Tidak kah oligarki di rana hukum, misalnya, telah jadi satu mata rantai yang karatan dan rapuh? Satu lukisan tentang ini terasa mencekam. Sulit ditemukan peradilan yang berwibawa dan sungguh mandiri. Sebab ia sudah berkabut asap tebal oleh pengaruh ‘politik, uang, materi dan ideologi para hakim.’

Demokrasi timpang di simpang jalan?

Akumulasi persoalan semakin menggunung. Terasa ada ketidakseimbangan dalam nikmati satu ‘proses demokrasi.’ Yang terpilih dalam suara proses demokrasi dianggap sungguh nikmati jalan hidupnya. Sementara yang memilih merasa sebatas berharap hanya pada ‘remah-remah yang (semoga) jatuh dari meja politik dan kekuasaan.’

Sebab itulah imbas kekecewaan dan kemarahan sering tak terhindarkan dalam alur demokrasi. Yang memilih dan merasa menentukan kekuasaan beralih dari alam kesetiaan menuju alam reaktif. Ujung-ujungnya ‘ya, terpaksa gigit jari.’ Mungkinkah ini terjadi akibat tumpukan ekspetasi yang tak tiba realisasinya?
★ ★ ★ ★ ★ ★ ★
Tujuan Anda:
Perbarui kutipan tentang demokrasi mulai dari "Demokrasi timpang di" hingga dan termasuk "tak tiba realisasinya?". Tulis ulang bagian itu dengan "kekecewaan" diganti menjadi "kekesalan".

Cuplikan Data:
★ ★ ★ ★ ★ ★ ★
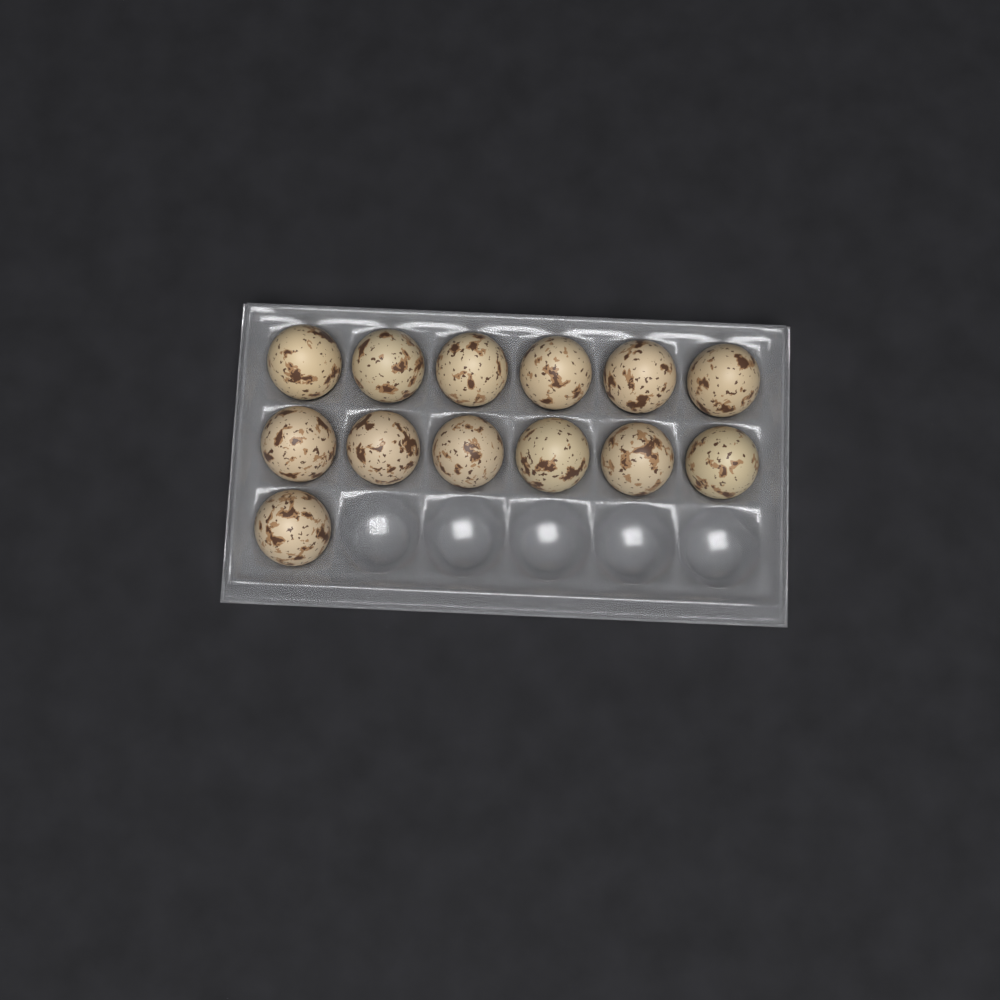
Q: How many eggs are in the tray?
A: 13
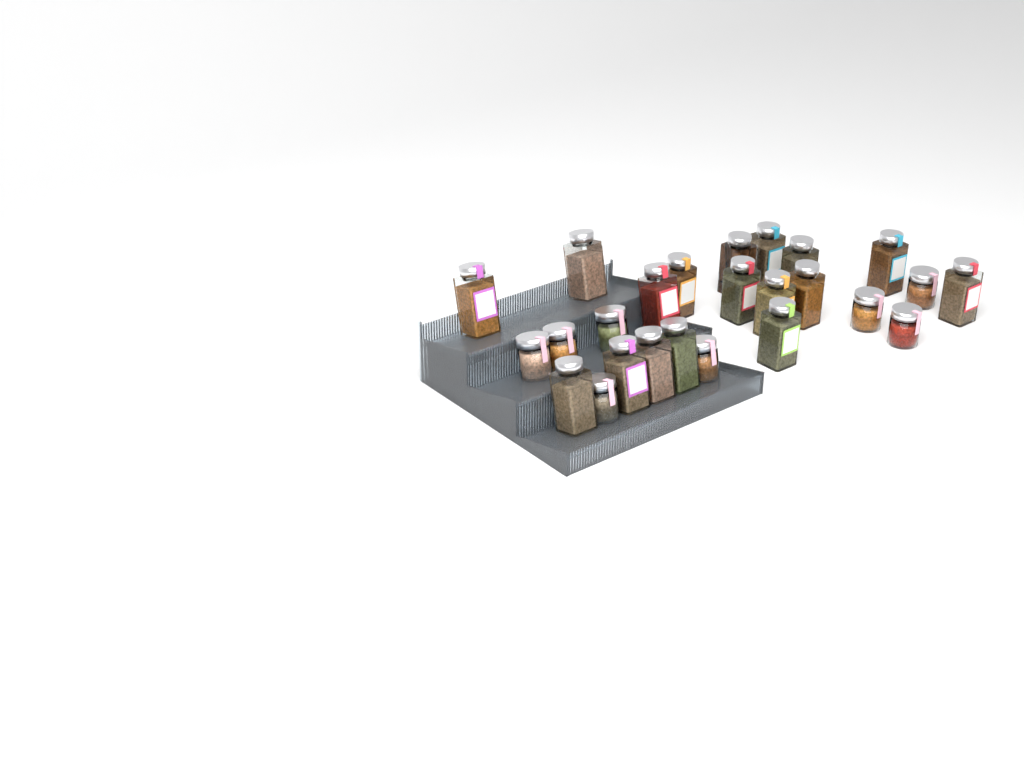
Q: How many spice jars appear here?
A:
★ ★ ★ ★ ★ ★ ★
Jawaban Akhir:
Demokrasi timpang di simpang jalan?

Akumulasi persoalan semakin menggunung. Terasa ada ketidakseimbangan dalam nikmati satu ‘proses demokrasi.’ Yang terpilih dalam suara proses demokrasi dianggap sungguh nikmati jalan hidupnya. Sementara yang memilih merasa sebatas berharap hanya pada ‘remah-remah yang (semoga) jatuh dari meja politik dan kekuasaan.’

Sebab itulah imbas kekesalan dan kemarahan sering tak terhindarkan dalam alur demokrasi. Yang memilih dan merasa menentukan kekuasaan beralih dari alam kesetiaan menuju alam reaktif. Ujung-ujungnya ‘ya, terpaksa gigit jari.’ Mungkinkah ini terjadi akibat tumpukan ekspetasi yang tak tiba realisasinya?